Siblings: Auguste, Elisabeth, Friedrich and Wilhelm
Unfortunately, only one of Catherine’s siblings survived to adulthood, her brother Friedrich. He became the last ruler of Anhalt-Zerbst. The other three siblings, Auguste, Elisabeth and Wilhelm, died young. Elisabeth died tragically at the age of 3. After Catherine’s expulsion from Russia in 1745, her mother, Johanna, served as regent for Friedrich until he came of age.
Her husband: Petar III
Catherine’s marriage to Peter III in 1745 was stormy. Peter, heir to the Russian throne, was more loyal to Prussia and his native Holstein than to Russia. His reign was marked by a change in foreign policy and alliances that deeply disturbed the Russian population. Catherine, who planned a coup against him, eventually took the throne after his abdication and the support of the Russian Imperial Guard. Peter III met a tragic end in 1762.

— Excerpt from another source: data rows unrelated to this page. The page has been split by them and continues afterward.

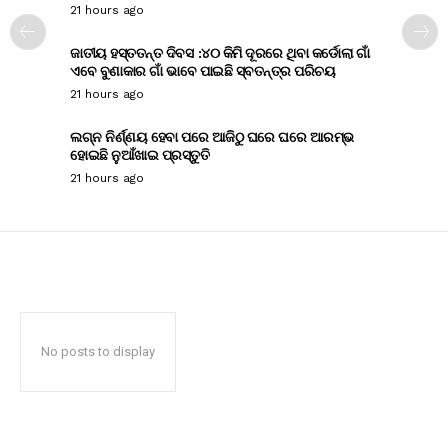
21 hours ago
ଜାତୀୟ ହସ୍ତତନ୍ତ ଦିବସ :୪୦ କିମି ଦୂରରେ ଥିବା କର୍ଡୋଲା ଗାଁ
ଏବେ ବୁଣାକାର ଗାଁ ଭାବେ ପାଇଛି ସ୍ବତନ୍ତ୍ର ପରିଚୟ
21 hours ago
ଲଗ୍ନ ନିର୍ଣ୍ଣୟ ହେବା ପରେ ଆଜିଠୁ ଘରେ ଘରେ ଆରମ୍ଭ
ହୋଇଛି ନୁଆଁଖାଇ ପ୍ରସ୍ତୁତି
21 hours ago
No posts to display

Her children: Paul I. and Ana
Catherine’s only surviving legitimate child, Paul I, had a complicated relationship with his mother. He was initially raised by Catherine’s great-aunt, Empress Elizabeth of Russia. After becoming emperor, Paul introduced reforms and was eventually assassinated in 1801. Anna, Catherine’s daughter, died at the age of 2. There has been speculation that Anna may have been the daughter of Catherine’s lover, Stanislaw Poniatowski.

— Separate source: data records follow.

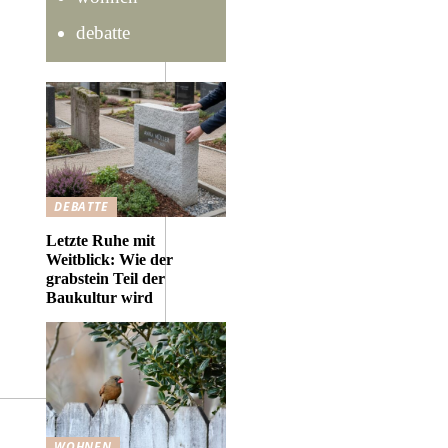
debatte
DEBATTE
Letzte Ruhe mit
Weitblick: Wie der
grabstein Teil der
Baukultur wird
WOHNEN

Other illegitimate children: Aleksej and Elizabeta
Catherine had two possible illegitimate children with men who were not Peter III. Count Alexei Bobrinsky was the son of Katarina and Grigory Orlov, born during a carefully concealed fire. He was engaged in agricultural and scientific studies, including astronomy. Elizabeta Temkina, another potential illegitimate child, appeared in Grigory Potemkin’s household. Although it is suspected that she may be Catherine’s daughter with Potemkin, this remains unconfirmed.
Grandson: Alexander I
Catherine favored her grandson Alexander, who eventually succeeded her as emperor. He married Princess Louise of Baden-Durlach, and his reign saw educational reforms and foreign policy challenges, particularly in dealing with Napoleon Bonaparte. Alexander I played a significant role in mediating throughout Europe and ensuring peace. Later he became religious and died in 1825.

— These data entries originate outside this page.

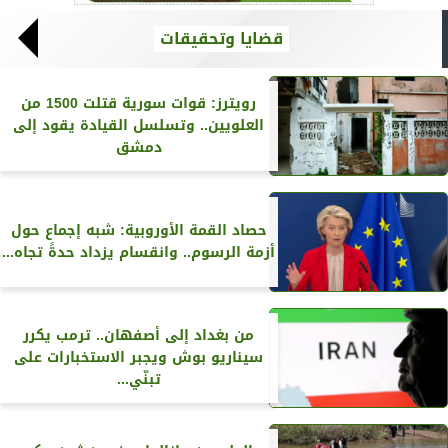
قضايا وتحقيقات
رويترز‏: قوات سورية قتلت 1500 من
العلويين.. وتسلسل القيادة يقود إلى
دمشق
حصاد القمة الأوروبية: شبه إجماع حول
أزمة الرسوم.. وانقسام يزداد حدةً تجاه...
من بغداد إلى أصفهان.. ترمب يكرر
سيناريو بوش ويجبر الاستخبارات على
تبنّي...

The Romanovs: Catherine’s legacy
The Romanov dynasty, of which Catherine was a part, ruled Russia until the Russian Revolution in 1917. Various family members went into exile, and today the headship is held by Grand Duchess Maria Vladimirovna of Russia. Catherine’s legacy lives on in this noble dynasty that once ruled the vast expanse of Russia.
Catherine the Great’s family tree is testimony to the rich tapestry of European kings and nobility. Her fascinating background and the historical influence of her family members contribute to her lasting legacy. From her ancestors in Denmark, Sweden and Germany to her own reign as Empress of Russia, Catherine’s story is of extraordinary historical significance.